- Tasks and exercises:
A: According to the text on super volcanoes, how long ago did the Yellowstone super volcano last explode?
B: Write a continuation of the text on super volcanoes, starting after its final sentence.

[[ Text for analysis, beginning ]]

The most recent super volcano erupted in Toba, Indonesia about 75,000 years ago. Indonesia isn't just unlucky with all these big volcanos, it's right on the edge of a tectonic plate. The Toba blast left its destructive legacy in the history of the human species.

So would a super volcano explosion in Indonesia have a big impact on us here in America? Yes, it would. But you don't have to go that far to find a super volcano. Here's a graphic about the amount of “tuff,” volcanic ash, that was put out by that big Toba eruption. Notice a familiar name in the graphic half way down the page?

Yes, Yellowstone National Park has a huge caldera from a super volcano in it. This super volcano has exploded about every 600,000 years over the past several million years. It last exploded about 640,000 years ago. Uh oh.

It's not a question of if this could happen, it's a question of just when it will happen. And we can't do anything about it. There's no possibility of it missing us, and there's no possibility of changing its orbit. And it's overdue. Lots scarier than ghosts, goblins and vampires, eh?

I'd like to acknowledge the amazing Web site Memepool for alerting me to this topic.

[[ Text for analysis, end ]]
[[ Records shown, beginning ]]

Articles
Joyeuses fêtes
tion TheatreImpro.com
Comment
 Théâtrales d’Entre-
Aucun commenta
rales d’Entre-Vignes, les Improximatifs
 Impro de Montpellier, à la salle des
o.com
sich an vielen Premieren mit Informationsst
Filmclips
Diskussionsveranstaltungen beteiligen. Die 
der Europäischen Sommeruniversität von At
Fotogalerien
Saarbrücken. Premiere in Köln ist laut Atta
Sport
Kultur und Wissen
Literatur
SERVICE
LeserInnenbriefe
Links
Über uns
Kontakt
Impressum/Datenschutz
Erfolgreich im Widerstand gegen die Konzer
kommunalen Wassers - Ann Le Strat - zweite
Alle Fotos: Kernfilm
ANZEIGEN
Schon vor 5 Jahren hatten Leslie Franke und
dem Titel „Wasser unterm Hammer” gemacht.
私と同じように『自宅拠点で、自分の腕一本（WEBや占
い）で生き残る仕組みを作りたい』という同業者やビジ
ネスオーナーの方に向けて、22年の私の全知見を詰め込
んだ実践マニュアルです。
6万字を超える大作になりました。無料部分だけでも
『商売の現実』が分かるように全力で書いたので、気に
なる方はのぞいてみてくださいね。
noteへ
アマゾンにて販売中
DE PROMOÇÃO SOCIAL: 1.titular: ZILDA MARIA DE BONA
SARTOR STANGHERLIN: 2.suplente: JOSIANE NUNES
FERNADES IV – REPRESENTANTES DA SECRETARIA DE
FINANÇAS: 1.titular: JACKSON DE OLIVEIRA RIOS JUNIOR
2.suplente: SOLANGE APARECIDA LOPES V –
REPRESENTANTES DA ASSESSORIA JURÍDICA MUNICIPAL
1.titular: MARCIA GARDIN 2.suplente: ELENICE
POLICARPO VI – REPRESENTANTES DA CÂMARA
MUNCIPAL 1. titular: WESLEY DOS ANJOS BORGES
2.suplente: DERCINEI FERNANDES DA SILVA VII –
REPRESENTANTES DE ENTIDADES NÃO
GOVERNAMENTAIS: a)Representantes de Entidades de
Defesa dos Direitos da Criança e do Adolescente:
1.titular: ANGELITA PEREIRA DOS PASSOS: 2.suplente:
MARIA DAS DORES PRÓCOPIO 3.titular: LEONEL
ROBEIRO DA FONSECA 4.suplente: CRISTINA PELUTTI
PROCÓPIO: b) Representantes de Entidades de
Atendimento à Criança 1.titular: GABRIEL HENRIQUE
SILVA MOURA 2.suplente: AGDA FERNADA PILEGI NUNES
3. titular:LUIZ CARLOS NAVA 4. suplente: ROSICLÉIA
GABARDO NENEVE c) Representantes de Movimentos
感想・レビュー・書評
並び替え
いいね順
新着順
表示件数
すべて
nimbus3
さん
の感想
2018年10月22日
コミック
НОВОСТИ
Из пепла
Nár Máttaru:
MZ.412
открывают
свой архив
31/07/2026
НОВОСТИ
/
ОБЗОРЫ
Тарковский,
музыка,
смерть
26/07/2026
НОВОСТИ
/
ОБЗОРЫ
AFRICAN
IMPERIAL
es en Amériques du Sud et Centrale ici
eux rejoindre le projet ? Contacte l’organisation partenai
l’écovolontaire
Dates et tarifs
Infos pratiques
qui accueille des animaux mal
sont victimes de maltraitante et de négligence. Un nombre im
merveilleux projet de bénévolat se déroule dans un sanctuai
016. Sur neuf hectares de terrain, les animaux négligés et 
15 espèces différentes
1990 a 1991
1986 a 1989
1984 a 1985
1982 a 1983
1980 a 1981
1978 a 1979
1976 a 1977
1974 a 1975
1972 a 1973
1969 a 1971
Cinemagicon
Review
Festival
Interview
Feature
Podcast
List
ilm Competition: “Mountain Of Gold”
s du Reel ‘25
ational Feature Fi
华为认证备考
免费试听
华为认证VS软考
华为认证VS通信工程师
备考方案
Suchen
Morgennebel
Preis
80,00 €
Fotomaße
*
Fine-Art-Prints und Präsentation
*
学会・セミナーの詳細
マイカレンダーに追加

[[ Records shown, end ]]

- Results for each task:
A: About 640,000 years ago.

B:
Microsoft got hacked! The company that says it's the future of computing got hacked by a Trojan that even I'm protected against. Gives one hope that Microsoft will indeed be broken up.

So I got through some more mail. This first one is from a regular listener. I can see that it's intended to be funny and I hope no one takes offense at it.

Subject: Political "news" Please read B4 election!!!!!!
Date: Wed, 16 Aug 2000 16:48:33 -0700 (PDT)
From: zigman
To: “R. Paul Martin” <rpm@glib.com>

Dear R. Paul,

I recently read this in a NY “Daily News” paper, and since it's every where on the 'net', I don't think anyone would mind you reading this on the air prior to the election in November. I think it's funny, and hope the rest of the listeners think so too!!! If you can, PLEASE, PLEASE, PLEASE, PLEASE!!!!!!!! read this on air BEFORE the election!!!!!!!!

Top 10 ways the White house will change under the Gore/Lieberman Presidency:

10) Air Force One to be renamed “El Al Gore.”

9) Tipper gore to be referred to as “The First Shiksa.”

8) Saturday night state dinners to be replaced by Sunday night Chinese.

7) Inauguration to be completed with a breaking of a glass.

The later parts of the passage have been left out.